**Data shown:**
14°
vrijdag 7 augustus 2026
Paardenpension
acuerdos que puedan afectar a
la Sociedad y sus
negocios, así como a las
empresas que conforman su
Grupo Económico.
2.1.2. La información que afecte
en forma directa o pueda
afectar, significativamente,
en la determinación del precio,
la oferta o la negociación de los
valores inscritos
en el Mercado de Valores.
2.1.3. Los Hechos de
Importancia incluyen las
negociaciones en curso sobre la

**Problem to work on:** Reproduce the full listing above, character for character.

**Exercise answer:**
14°
vrijdag 7 augustus 2026
Paardenpension
acuerdos que puedan afectar a
la Sociedad y sus
negocios, así como a las
empresas que conforman su
Grupo Económico.
2.1.2. La información que afecte
en forma directa o pueda
afectar, significativamente,
en la determinación del precio,
la oferta o la negociación de los
valores inscritos
en el Mercado de Valores.
2.1.3. Los Hechos de
Importancia incluyen las
negociaciones en curso sobre la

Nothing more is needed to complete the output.